Kamis, 22 April 2010

Hari ini dan 13 tahun yang lalu

Ya Allah, terima kasihku yang tak terhingga
atas segala yang telah Kau berikan padaku hingga hari ini
Betapa ku tak mampu menghitung dan menimbang
tiap-tiap berkah dan rahmad untukku
yang Kau berikan tak putus-putus

Betapa melimpah kebahagiaanku selama ini
    bisa didampingi kedua orang tua dan mertua
    yang tiada henti melimpahkan kasihnya hingga hari ini
    suami yang mendampingi setiap langkahku
    dengan segenap perhatian dan cintanya
    anak yang membuatku bangga memilikinya
    dan bahagia setiap memeluknya


Ya Allah betapa Maha Pemurah-nya Engkau
    untukku Kau hadirkan sahabat-sahabat yang menyayangiku
    teman-teman yang penuh pengertian
    pekerjaan yang menyenangkan (walau terkadang melelahkan)
    kesehatan dan rizky yang tiada hentinya....

Ya Allah, sungguh Engkau Maha Kaya
    meski telah banyak yang Kau berikan padaku
    namun selalu saja ada dan masih ada
    kejutan-kejutan indah dari-Mu

Terima kasih Ya Allah...
harapanku selalu, semoga aku tak kufur nikmat...
semoga aku mampu selalu berbagi kebahagiaan dan kenikmatan
yang telah aku dapatkan dari-Mu
semoga aku selalu dan selalu Kau beri kesabaran dan ketabahan
dalam menjalani hidup ini
agar aku tak pernah lagi mengeluh dan berputus asa
atas sedikit saja kerikil yang menghalangi jalanku

Amin....

Madiun, 22 April 2010

*******

Sobat, hari ini adalah hari ulang tahunku dan aku punya kenangan manis tentang hari ini tiga belas tahun yang lalu. Saat itu, aku mendapatkan sebuah kejutan membahagiakan dari sahabatku, Afifah Inayati (Iin). Sebuah ungkapan persahabatan yang indah sebagai hadiah ulang tahunku. Hari ini... tiga belas tahun yang lalu... adalah salah satu momen yang tak akan terlupakan dari hidupku. Dan inilah hadiah terindah darinya yang masih aku simpan hingga hari ini...

Karena tulisannya terlalu kecil dan susah dibaca, maka di bawah ini aku salin lagi kalimat yang tertulis dalam kertas itu. Dan.... inilah salinannya...........


Jakarta, 22 April 1997

I imagine our friendship is like the Sun....
      It is warm against our body and soul
      It is lively that makes us smile
      It is beautiful, a comfort to restless heart
      It is meaningful we couldn't live without
      It is important, we wouldn't trade it for anything
      It is lasting like the time
      It is there everytime even at night when we can't see it
And like the Sun I wish our friendship will be.

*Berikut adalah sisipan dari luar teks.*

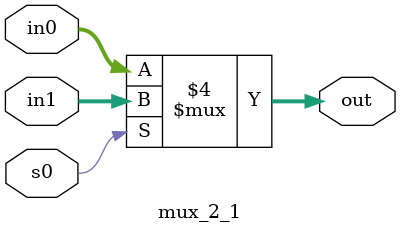
<source format=v>

module mux_2_1 #(parameter W=4) (in0, in1, s0, out);

	input s0;
	//decide lengths of the input and output depending on parameter W 
	input [W-1:0] in0, in1;		
	output reg [W-1:0] out;
	
	//conditional assignment -> s0 selects an input
	always @ (*)
	begin
		if(s0 == 1) begin
			out = in1;
		end else begin
			out = in0;
		end
	end
	//assign out = s0 ? in1 : in0;

endmodule

</source>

Be happy my friend. With your cheerfulness and warm hearted nature, you will be the Sun for the people around you.
Me, for example.

Love always, IIN

Sobat... sebuah kebahagiaan bisa hadir meski hanya dari selembar kertas. Sobat..., hari ini adalah hari ulang tahunku dan... aku bahagia untuk hari ini dan bahagia mengenang sebuah kenangan tak terlupakan tiga belas tahun yang lalu.